Chairing the preparatory commission, he defined the objectives; assistance with the movements of liberation, support for Cuba during its subjection to the United States embargo, the liquidation of foreign military bases and apartheid in South Africa. For the historian René Galissot, "The underlying reason for the removal and assassination of Ben Barka is to be found in this revolutionary impetus of Tricontinentale."
Views
He supported various collective solidarity movements, including Maghrebi union, secular pan-Arabism, pan-Africanism, third-worldism, anti-imperialism, and the non-Aligned Movement. In the 1960s, he served the Organization of Solidarity with the People of Asia, Africa and Latin America, attended the All-African Peoples' Conference, and served as chairman of the preparatory committee for the Tricontinental Conference.On Berbers
Mehdi Ben Barka saw the "Berber problem" as a remnant of colonial cultural policy. Aboulkacem al-Khatir has written that Ben Barka once told a reporter, "Le Berbère est simplement un homme qui n'est pas allé a l'école ".Disappearance
On 29 October 1965, Mehdi Ben Barka was abducted in Paris by French policemen and never seen again.On 29 December 1975, Time magazine published an article titled "The Murder of Mehdi Ben Barka", stating that three Moroccan agents were responsible for the death of Ben Barka, one of them former interior minister Mohamed Oufkir.

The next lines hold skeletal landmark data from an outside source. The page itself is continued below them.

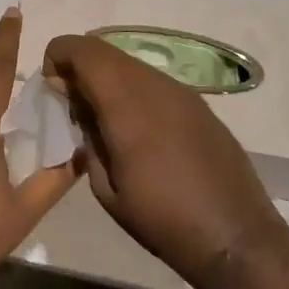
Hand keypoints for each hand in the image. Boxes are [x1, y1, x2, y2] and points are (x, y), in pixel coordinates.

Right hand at [43, 33, 282, 288]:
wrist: (236, 237)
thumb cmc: (162, 220)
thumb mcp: (106, 188)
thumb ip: (88, 138)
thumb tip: (80, 110)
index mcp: (125, 104)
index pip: (82, 50)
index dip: (58, 56)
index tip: (52, 87)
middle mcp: (154, 85)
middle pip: (105, 51)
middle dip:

Speculation persists as to CIA involvement. French intelligence agents and the Israeli Mossad were also involved, according to the article. According to Tad Szulc, Israeli involvement was in the wake of the successful Moroccan-Israeli collaboration in the 1961–64 Operation Yachin; he claims that Meir Amit located Ben Barka, whereupon Mossad agents persuaded him to come to Paris where he was to be arrested by the French police.
Theories on the disappearance
French trial
In the 1960s Ben Barka's disappearance was enough of a scandale public that President De Gaulle, who ordered an investigation, formally declared that the French police and secret service had not been responsible. After trial in 1967, two French officers were sent to prison for their role in the kidnapping. However, the judge ruled that the main guilty party was Moroccan Interior Minister Mohamed Oufkir. Georges Figon, a freelance barbouze who had testified earlier that Oufkir stabbed Ben Barka to death, was later found dead, officially a suicide.Prefect of Police Maurice Papon, later convicted of crimes against humanity for his role under the Vichy regime, was forced to resign following Ben Barka's kidnapping.